TEXT PASSAGE -
Automating Internal Linking for SEO with the Babbar API

In SEO, one of the commonly suggested and relatively “easy” recommendations is to improve a website’s internal linking.
I recently wrote an article about internal linking, how search engines like Google use it, and how to do it effectively. Today, I’m sharing a script to make the process easy and fast.

To do this, we’ll use the Babbar API, which enables us to retrieve semantic proximity between internal pages quickly.

How does the script work?

Crawling and storing information

Automating internal linking starts with an obvious prerequisite: having a minimal site map, including internal pages and the links between them. The script begins with a recursive crawl from a root URL, respecting the robots.txt directives.

The crawl runs up to a defined depth (default: 4 levels), with a limit on the number of links explored per page. For each page encountered, the script collects:

  • its canonical URL, if defined,
  • the list of internal links present in the HTML (up to the imposed limit of 100 links per page),
  • for each link: its position in the page, its type (follow or nofollow), and its validity (same host, allowed by robots).

This data is stored in a DataFrame, with the following for each link:

  • source, target (the URLs),
  • link_position (index in the page),
  • total_links (total number of links on the page).

These last two are used to compute a position weight: a link higher up on the page, among a reasonable number of links, carries more weight than one at the bottom among 200 others.

In parallel, the raw text content of each page is extracted (via BeautifulSoup or Trafilatura), then normalized and stored locally. This avoids re-fetching the same content if the URL is requested multiple times later.

Finally, for each collected page, the script calls the Babbar API, sending the page text and the host. Babbar returns a list of semantically related internal URLs with a similarity score (the identical URL is removed from the list). These scores help build an internal semantic graph, which is the foundation for optimization.

REQUEST 1 - In the internal linking article, edit everything from "This data is" down to "among 200 others.", putting "table" in place of "DataFrame".
REQUEST 2 - Resume the internal linking article from the point where it stops.
None of the lines that come next are needed here.

Chart-based quiz lines:
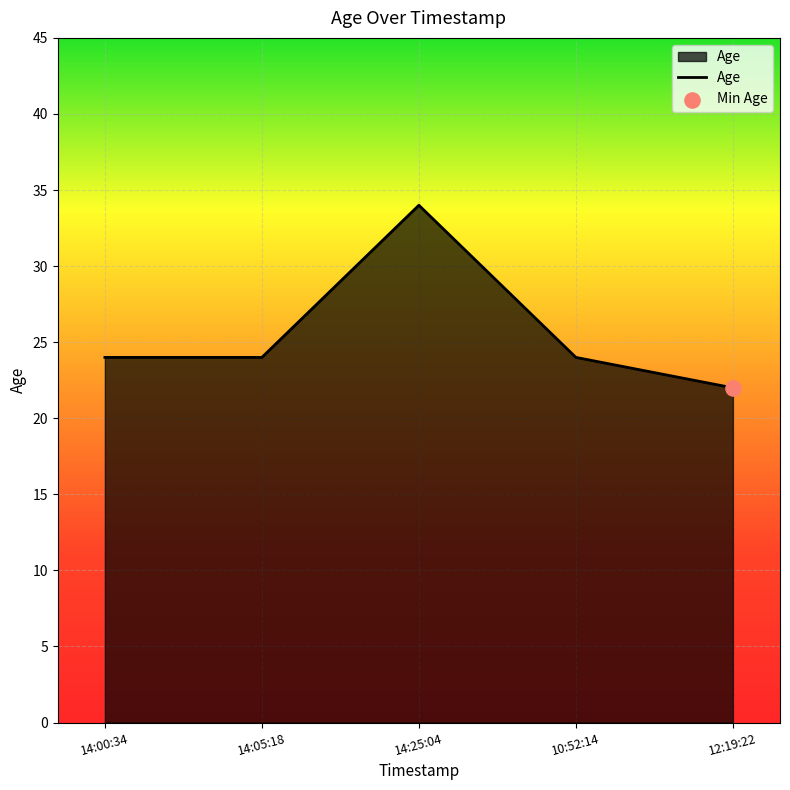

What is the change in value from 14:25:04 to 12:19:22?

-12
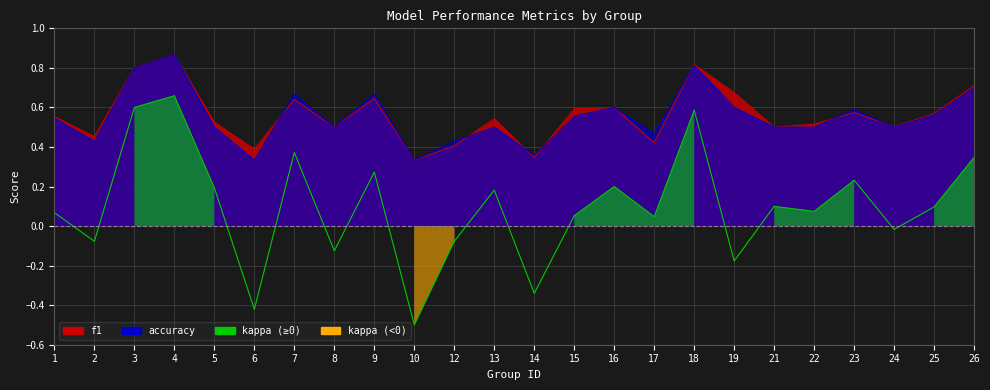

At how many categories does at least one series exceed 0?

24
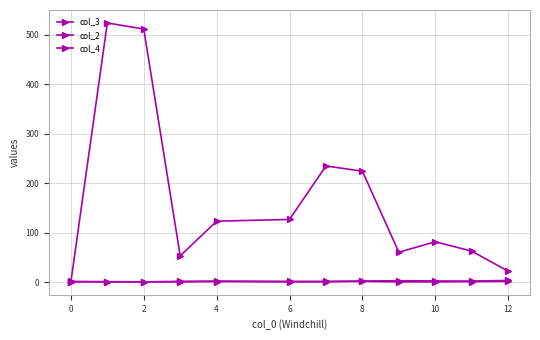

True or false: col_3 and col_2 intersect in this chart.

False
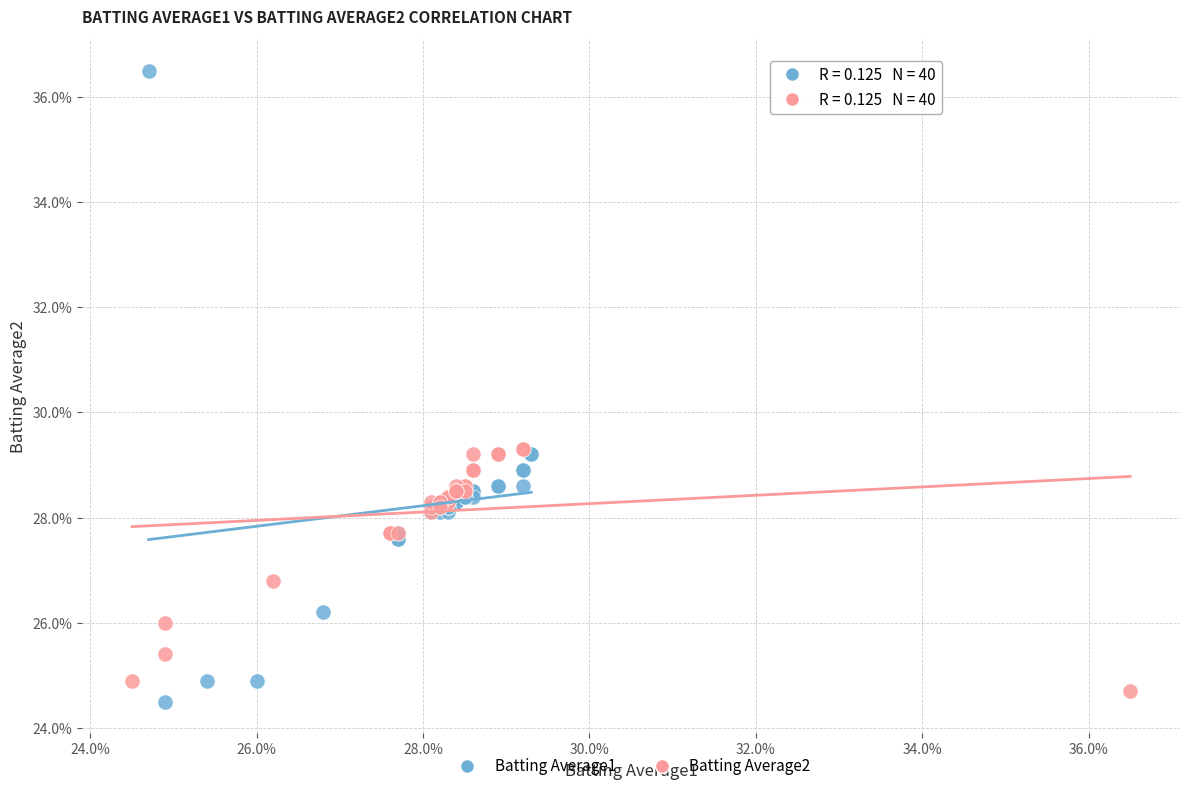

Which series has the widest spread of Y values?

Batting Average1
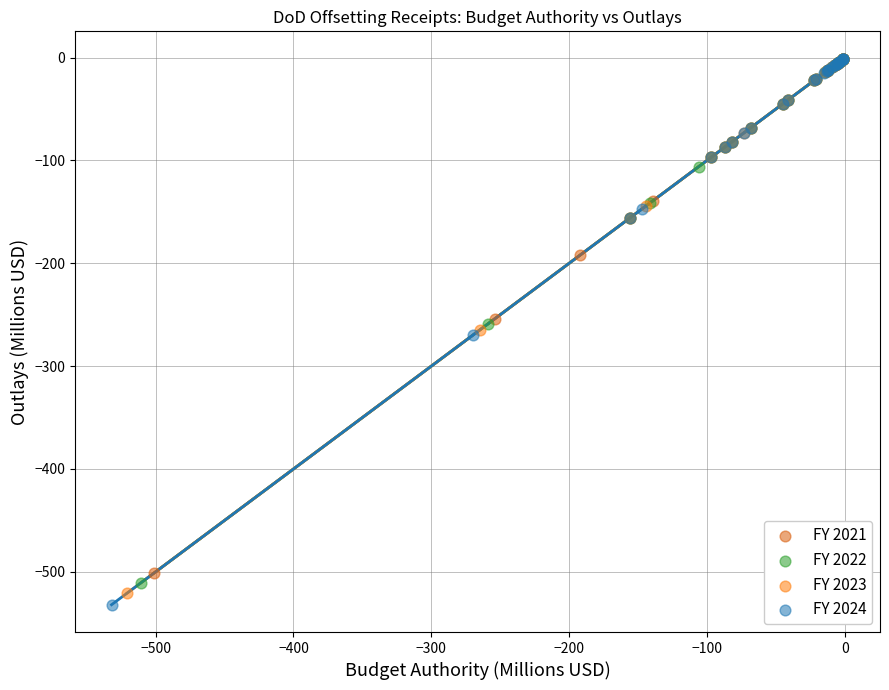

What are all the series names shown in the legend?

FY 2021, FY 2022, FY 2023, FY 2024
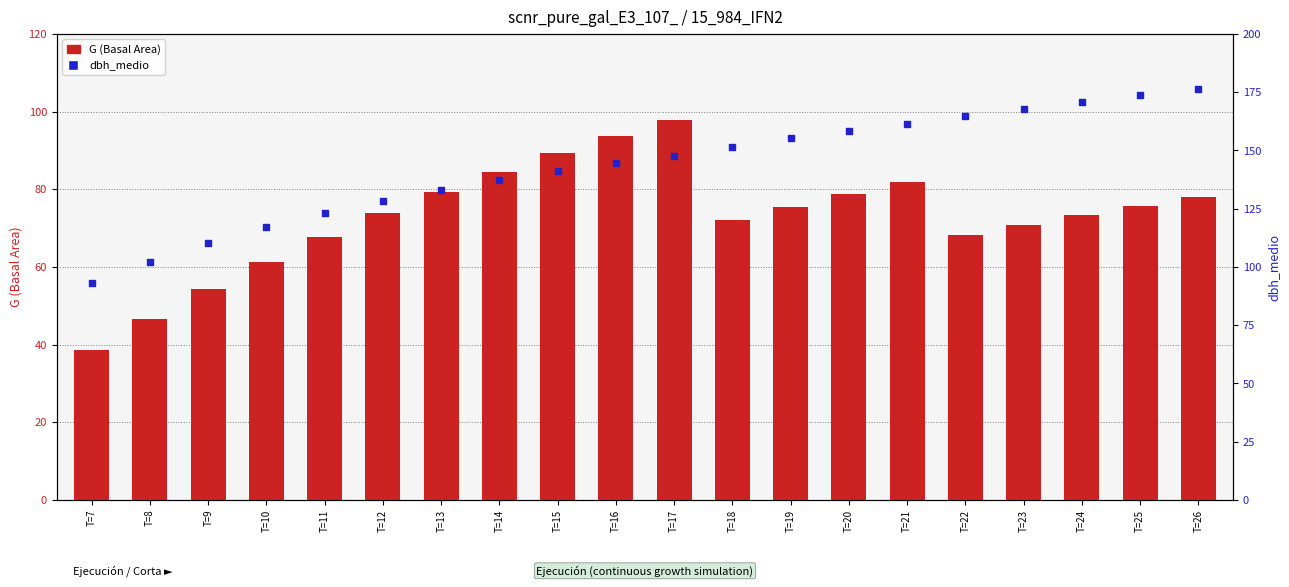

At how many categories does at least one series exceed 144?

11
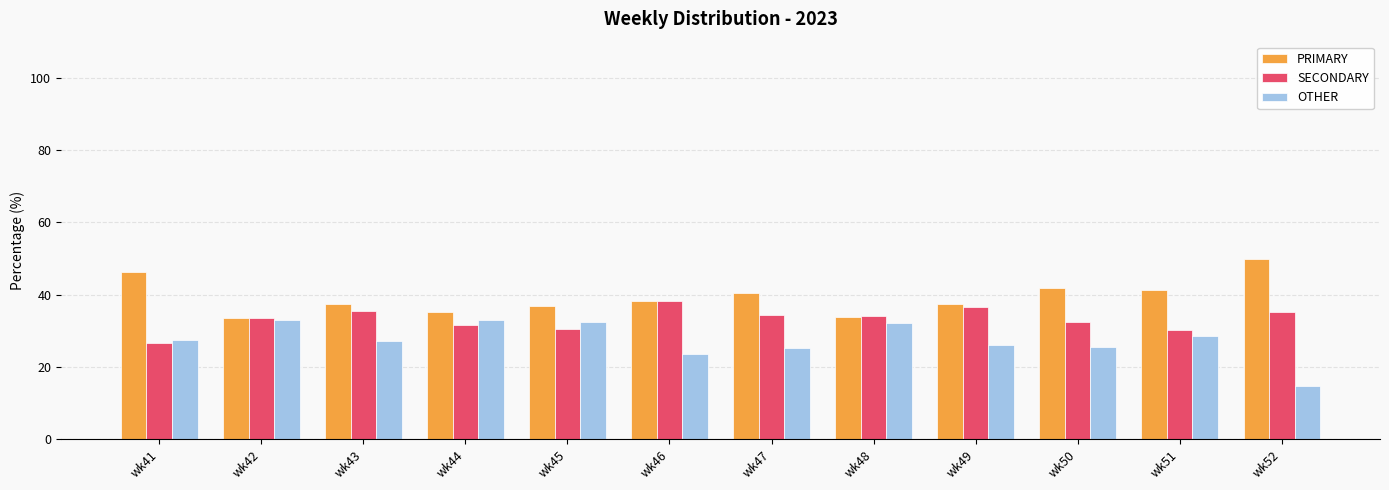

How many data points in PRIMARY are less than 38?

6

YOUR RESPONSE 1 -
This data is stored in a table, with the following for each link:

  • source, target (the URLs),
  • link_position (index in the page),
  • total_links (total number of links on the page).

These last two are used to compute a position weight: a link higher up on the page, among a reasonable number of links, carries more weight than one at the bottom among 200 others.

YOUR RESPONSE 2 -
This first processing block forms the observable basis of the site: a real topology (links), available content, and a quantitative estimation of proximity between pages. The remaining processing relies on this structure to suggest improvements.

Retrieving priorities

The script doesn’t aim to “improve” the internal linking globally but to restructure attention around a selected set of high-priority pages. These are listed manually by the user in a file named prios.txt.

The approach is based on a simple principle:

On a website, not all pages deserve the same level of internal exposure.

For various reasons (business, policy, strategic…), some pages need to be made more accessible, better linked, or better integrated into the graph. These are defined as “priority” pages.

At this stage, the script:

  • reads the list of pages from prios.txt or prompts for it if the file is missing or outdated,
  • checks if they are already part of the collected graph,
  • and downloads their content if they were not included in the initial crawl.

This last step ensures their integration into the analysis, even if they aren’t naturally linked or reachable from the starting URL. It guarantees that the pages we want to boost are factored into the internal linking calculations, even if they are orphaned or deeply nested.

In short, this phase is a critical step for the upcoming optimization: the rest of the process will aim to improve these pages’ positions in the site graph by adding or modifying internal links pointing to them.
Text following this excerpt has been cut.